▸ **WHAT NEEDS TO BE DONE**: Turn everything from the start of the records down to the line containing "Write the alphaTex for this tab.", that line included, into a numbered list with blank lines omitted. Use only these lines.

(Dataset items)
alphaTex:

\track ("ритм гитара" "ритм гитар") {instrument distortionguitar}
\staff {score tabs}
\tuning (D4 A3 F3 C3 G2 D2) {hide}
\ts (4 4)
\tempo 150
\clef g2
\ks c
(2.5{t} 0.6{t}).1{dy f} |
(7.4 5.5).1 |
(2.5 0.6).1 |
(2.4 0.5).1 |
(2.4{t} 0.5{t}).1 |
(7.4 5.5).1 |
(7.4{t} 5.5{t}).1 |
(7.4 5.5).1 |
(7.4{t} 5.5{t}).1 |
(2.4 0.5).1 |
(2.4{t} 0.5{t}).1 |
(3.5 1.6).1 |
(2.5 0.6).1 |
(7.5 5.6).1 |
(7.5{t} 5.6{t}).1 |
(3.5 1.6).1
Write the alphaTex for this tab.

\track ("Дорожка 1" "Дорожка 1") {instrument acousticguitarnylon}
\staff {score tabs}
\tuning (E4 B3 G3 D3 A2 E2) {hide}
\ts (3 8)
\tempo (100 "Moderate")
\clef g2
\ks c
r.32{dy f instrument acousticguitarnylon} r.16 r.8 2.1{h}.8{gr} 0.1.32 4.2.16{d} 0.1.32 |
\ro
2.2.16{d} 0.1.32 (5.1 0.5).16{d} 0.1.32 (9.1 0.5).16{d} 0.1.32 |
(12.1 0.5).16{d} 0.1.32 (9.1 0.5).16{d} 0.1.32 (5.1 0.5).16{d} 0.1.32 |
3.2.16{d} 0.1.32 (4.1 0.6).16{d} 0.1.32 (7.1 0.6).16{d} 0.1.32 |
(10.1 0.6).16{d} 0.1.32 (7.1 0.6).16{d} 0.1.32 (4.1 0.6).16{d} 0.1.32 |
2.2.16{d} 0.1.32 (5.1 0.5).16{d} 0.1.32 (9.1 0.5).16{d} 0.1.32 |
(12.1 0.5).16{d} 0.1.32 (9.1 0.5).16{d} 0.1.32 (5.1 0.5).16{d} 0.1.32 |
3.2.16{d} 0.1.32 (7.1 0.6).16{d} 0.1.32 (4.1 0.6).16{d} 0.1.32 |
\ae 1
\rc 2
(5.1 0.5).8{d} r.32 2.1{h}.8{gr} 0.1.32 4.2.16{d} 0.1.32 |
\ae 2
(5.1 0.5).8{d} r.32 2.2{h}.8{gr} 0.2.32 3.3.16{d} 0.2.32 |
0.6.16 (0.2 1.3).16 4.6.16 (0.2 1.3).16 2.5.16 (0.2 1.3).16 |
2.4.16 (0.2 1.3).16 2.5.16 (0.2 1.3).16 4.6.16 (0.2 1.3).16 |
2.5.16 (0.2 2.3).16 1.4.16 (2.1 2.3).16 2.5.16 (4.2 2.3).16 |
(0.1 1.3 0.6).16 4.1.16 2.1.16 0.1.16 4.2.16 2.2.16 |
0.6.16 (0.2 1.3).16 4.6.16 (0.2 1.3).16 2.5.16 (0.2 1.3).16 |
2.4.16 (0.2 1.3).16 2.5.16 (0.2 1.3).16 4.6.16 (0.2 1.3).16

▸ **RESULT**:
1. alphaTex:
2. \track ("ритм гитара" "ритм гитар") {instrument distortionguitar}
3. \staff {score tabs}
4. \tuning (D4 A3 F3 C3 G2 D2) {hide}
5. \ts (4 4)
6. \tempo 150
7. \clef g2
8. \ks c
9. (2.5{t} 0.6{t}).1{dy f} |
10. (7.4 5.5).1 |
11. (2.5 0.6).1 |
12. (2.4 0.5).1 |
13. (2.4{t} 0.5{t}).1 |
14. (7.4 5.5).1 |
15. (7.4{t} 5.5{t}).1 |
16. (7.4 5.5).1 |
17. (7.4{t} 5.5{t}).1 |
18. (2.4 0.5).1 |
19. (2.4{t} 0.5{t}).1 |
20. (3.5 1.6).1 |
21. (2.5 0.6).1 |
22. (7.5 5.6).1 |
23. (7.5{t} 5.6{t}).1 |
24. (3.5 1.6).1
25. Write the alphaTex for this tab.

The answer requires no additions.